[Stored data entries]

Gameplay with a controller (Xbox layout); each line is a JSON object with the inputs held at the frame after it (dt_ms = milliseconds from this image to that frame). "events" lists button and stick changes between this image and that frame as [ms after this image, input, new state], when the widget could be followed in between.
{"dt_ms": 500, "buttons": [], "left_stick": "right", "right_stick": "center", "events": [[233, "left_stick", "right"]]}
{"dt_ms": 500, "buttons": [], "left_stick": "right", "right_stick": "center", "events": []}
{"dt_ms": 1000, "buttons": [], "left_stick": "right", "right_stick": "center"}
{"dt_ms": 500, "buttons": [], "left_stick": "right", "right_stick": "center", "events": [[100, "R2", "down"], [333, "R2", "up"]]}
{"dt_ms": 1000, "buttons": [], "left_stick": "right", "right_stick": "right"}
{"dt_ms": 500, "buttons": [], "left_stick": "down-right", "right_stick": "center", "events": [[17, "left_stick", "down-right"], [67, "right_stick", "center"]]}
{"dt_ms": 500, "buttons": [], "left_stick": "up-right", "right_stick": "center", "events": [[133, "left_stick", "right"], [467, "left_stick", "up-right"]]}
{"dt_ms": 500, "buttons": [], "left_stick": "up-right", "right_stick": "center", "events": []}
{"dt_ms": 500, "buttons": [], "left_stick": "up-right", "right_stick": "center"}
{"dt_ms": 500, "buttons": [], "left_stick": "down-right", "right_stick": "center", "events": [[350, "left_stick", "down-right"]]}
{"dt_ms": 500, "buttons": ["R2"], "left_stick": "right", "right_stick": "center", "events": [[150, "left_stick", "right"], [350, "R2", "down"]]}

Your instructions = What is needed is each line from the records with the word "buttons" in it.

Answer to the problem =
{"dt_ms": 500, "buttons": [], "left_stick": "right", "right_stick": "center", "events": [[233, "left_stick", "right"]]}
{"dt_ms": 500, "buttons": [], "left_stick": "right", "right_stick": "center", "events": []}
{"dt_ms": 1000, "buttons": [], "left_stick": "right", "right_stick": "center"}
{"dt_ms": 500, "buttons": [], "left_stick": "right", "right_stick": "center", "events": [[100, "R2", "down"], [333, "R2", "up"]]}
{"dt_ms": 1000, "buttons": [], "left_stick": "right", "right_stick": "right"}
{"dt_ms": 500, "buttons": [], "left_stick": "down-right", "right_stick": "center", "events": [[17, "left_stick", "down-right"], [67, "right_stick", "center"]]}
{"dt_ms": 500, "buttons": [], "left_stick": "up-right", "right_stick": "center", "events": [[133, "left_stick", "right"], [467, "left_stick", "up-right"]]}
{"dt_ms": 500, "buttons": [], "left_stick": "up-right", "right_stick": "center", "events": []}
{"dt_ms": 500, "buttons": [], "left_stick": "up-right", "right_stick": "center"}
{"dt_ms": 500, "buttons": [], "left_stick": "down-right", "right_stick": "center", "events": [[350, "left_stick", "down-right"]]}
{"dt_ms": 500, "buttons": ["R2"], "left_stick": "right", "right_stick": "center", "events": [[150, "left_stick", "right"], [350, "R2", "down"]]}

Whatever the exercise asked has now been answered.